Clima: Fabius, "Accordo ambizioso, equilibrato, vincolante"

"100 miliardi di dollari all'anno da qui al 2020" che devono essere mobilitati per il finanziamento climatico

Redazione ANSA

"Siamo oggi vicini alla fine del percorso, siamo arrivati ad un progetto di accordo ambizioso ed equilibrato, che riflette le posizioni delle parti". Lo ha dichiarato il presidente della Cop 21, Laurent Fabius, precisando che l'accordo sarà "giuridicamente vincolante".

"Non tutte le richieste sono state soddisfatte" ma "saremo giudicati per un testo non per una parola, non per il lavoro di un giorno ma per un accordo che vale per un secolo". Così il presidente francese Francois Hollande prima della consegna ai delegati dell'ultimo testo dell'accordo che andrà votato.

Il progetto di decisione che accompagna l'accordo "prevede che i 100 miliardi di dollari all'anno da qui al 2020" che devono essere mobilitati per il finanziamento climatico "sia una base di partenza, e che un nuovo obiettivo con un numero dovrà essere stabilito nel 2025". Lo ha dichiarato il presidente della Cop 21, il ministro degli Esteri francese Laurent Fabius.

In chiusura del suo intervento Fabius ha citato Nelson Mandela: "Nessuno di noi agendo da solo può raggiungere il successo, il successo è portato da tutte le nostre mani riunite". Il discorso è stato seguito da uno scrosciante applauso.

"E' un accordo storico, il mondo trattiene il fiato e conta su tutti noi", ha detto Fabius in conclusione. "Siamo davanti a un testo storico", "il traguardo è in vista, ora finiamo l'opera", ha affermato il segretario generale Ban Ki-moon, aggiungendo che "è arrivato il momento di capire che gli interessi nazionali sono preservati al meglio agendo nell'interesse comune internazionale". "Le soluzioni al cambiamento sono sul tavolo, sta a noi prenderle", ha aggiunto.

 

I Paesi additati come 'ostacoli' restano Cina, India, Arabia Saudita. Ma anche ai Paesi avanzati dell'Ue e del 'gruppo-ombrello' (che include tra gli altri Usa, Canada, Giappone e Australia) alcuni osservatori delle Ong imputano un atteggiamento troppo rigido, e un "gioco pesante" sul fronte dei finanziamenti. Mentre sulla scena emergono una serie di attori inediti e determinati - come Nigeria, Grenada o l'arcipelago polinesiano di Palau - scesi in campo per difendere "passaggi chiave" dell'accordo sulla tutela delle aree vulnerabili.

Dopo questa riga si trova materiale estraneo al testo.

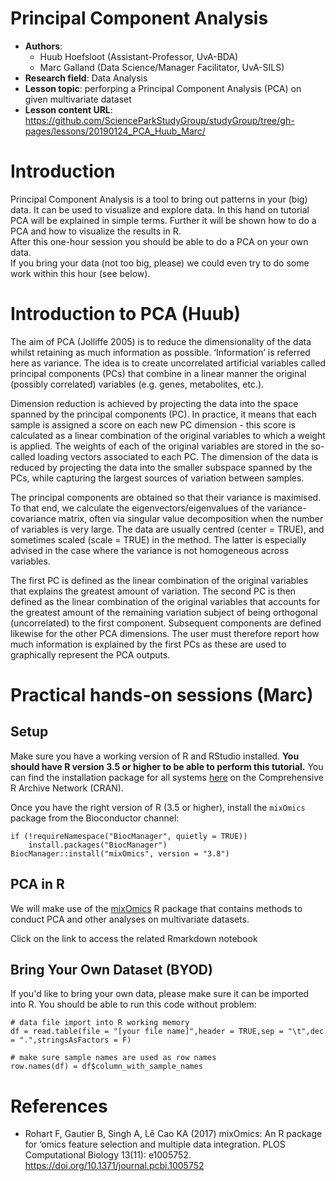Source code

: # Principal Component Analysis
 - **Authors**: 
   - Huub Hoefsloot (Assistant-Professor, UvA-BDA)
   - Marc Galland (Data Science/Manager Facilitator, UvA-SILS)
 - **Research field**: Data Analysis
 - **Lesson topic**: perforping a Principal Component Analysis (PCA) on given multivariate dataset
 - **Lesson content URL**: https://github.com/ScienceParkStudyGroup/studyGroup/tree/gh-pages/lessons/20190124_PCA_Huub_Marc/

# Introduction
Principal Component Analysis is a tool to bring out patterns in your (big) data. It can be used to visualize and explore data. In this hand on tutorial PCA will be explained in simple terms. Further it will be shown how to do a PCA and how to visualize the results in R.  
After this one-hour session you should be able to do a PCA on your own data.   
If you bring your data (not too big, please) we could even try to do some work within this hour (see below).

# Introduction to PCA (Huub)
The aim of PCA (Jolliffe 2005) is to reduce the dimensionality of the data whilst retaining as much information as possible. ‘Information’ is referred here as variance. The idea is to create uncorrelated artificial variables called principal components (PCs) that combine in a linear manner the original (possibly correlated) variables (e.g. genes, metabolites, etc.).

Dimension reduction is achieved by projecting the data into the space spanned by the principal components (PC). In practice, it means that each sample is assigned a score on each new PC dimension - this score is calculated as a linear combination of the original variables to which a weight is applied. The weights of each of the original variables are stored in the so-called loading vectors associated to each PC. The dimension of the data is reduced by projecting the data into the smaller subspace spanned by the PCs, while capturing the largest sources of variation between samples.

The principal components are obtained so that their variance is maximised. To that end, we calculate the eigenvectors/eigenvalues of the variance-covariance matrix, often via singular value decomposition when the number of variables is very large. The data are usually centred (center = TRUE), and sometimes scaled (scale = TRUE) in the method. The latter is especially advised in the case where the variance is not homogeneous across variables.

The first PC is defined as the linear combination of the original variables that explains the greatest amount of variation. The second PC is then defined as the linear combination of the original variables that accounts for the greatest amount of the remaining variation subject of being orthogonal (uncorrelated) to the first component. Subsequent components are defined likewise for the other PCA dimensions. The user must therefore report how much information is explained by the first PCs as these are used to graphically represent the PCA outputs.

# Practical hands-on sessions (Marc)

## Setup 
Make sure you have a working version of R and RStudio installed.
__You should have R version 3.5 or higher to be able to perform this tutorial.__ You can find the installation package for all systems [here](https://cran.r-project.org/) on the Comprehensive R Archive Network (CRAN).  
 
Once you have the right version of R (3.5 or higher), install the `mixOmics` package from the Bioconductor channel:
```
if (!requireNamespace("BiocManager", quietly = TRUE))
    install.packages("BiocManager")
BiocManager::install("mixOmics", version = "3.8")
``` 

## PCA in R
We will make use of the [mixOmics](https://bioconductor.org/packages/release/bioc/html/mixOmics.html) R package that contains methods to conduct PCA and other analyses on multivariate datasets.


Click on the link to access the related Rmarkdown notebook

## Bring Your Own Dataset (BYOD)
If you'd like to bring your own data, please make sure it can be imported into R. 
You should be able to run this code without problem:

```
# data file import into R working memory
df = read.table(file = "[your file name]",header = TRUE,sep = "\t",dec = ".",stringsAsFactors = F)

# make sure sample names are used as row names
row.names(df) = df$column_with_sample_names
```

# References
- Rohart F, Gautier B, Singh A, Lê Cao KA (2017) mixOmics: An R package for ‘omics feature selection and multiple data integration. PLOS Computational Biology 13(11): e1005752. https://doi.org/10.1371/journal.pcbi.1005752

Nel frattempo, la comunità scientifica comincia a sollevare qualche dubbio su alcune parti dell'accordo già condivise. In particolare, secondo il direttore dello Stockholm resilience center Johan Rockstrom, preoccupa l'incoerenza fra soglia fissata per il riscaldamento, "ben sotto i 2 gradi", e traiettoria reale verso cui portano gli attuali impegni nazionali, più vicina ai 3. "I 2 gradi devono essere un limite biofisico non negoziabile, e tutti gli altri obiettivi devono derivare coerentemente da quello - spiega - Non dev'essere un'aspirazione politica che non si traduce in niente di concreto per mancanza di impegni conseguenti". Per questo, diventa cruciale che ci sia "un processo solido di revisione" dei contributi nazionali e di monitoraggio dell'implementazione. Critiche sono arrivate anche al percorso verso l'azzeramento delle emissioni, per cui il testo fissa un orizzonte "nella seconda metà del secolo", ma non stabilisce passaggi né scadenze precise. "Per restare sotto 1,5 gradi nel 2100 ci vorrebbe un picco delle emissioni al 2020, dice Steffen Kallbekken, direttore del Centro per le ricerche climatiche e ambientali di Oslo (Cicero), sottolineando che "con un riscaldamento di 2 o 3 gradi potrebbero innescarsi meccanismi imprevedibili, quindi è altamente irresponsabile prendere questo rischio".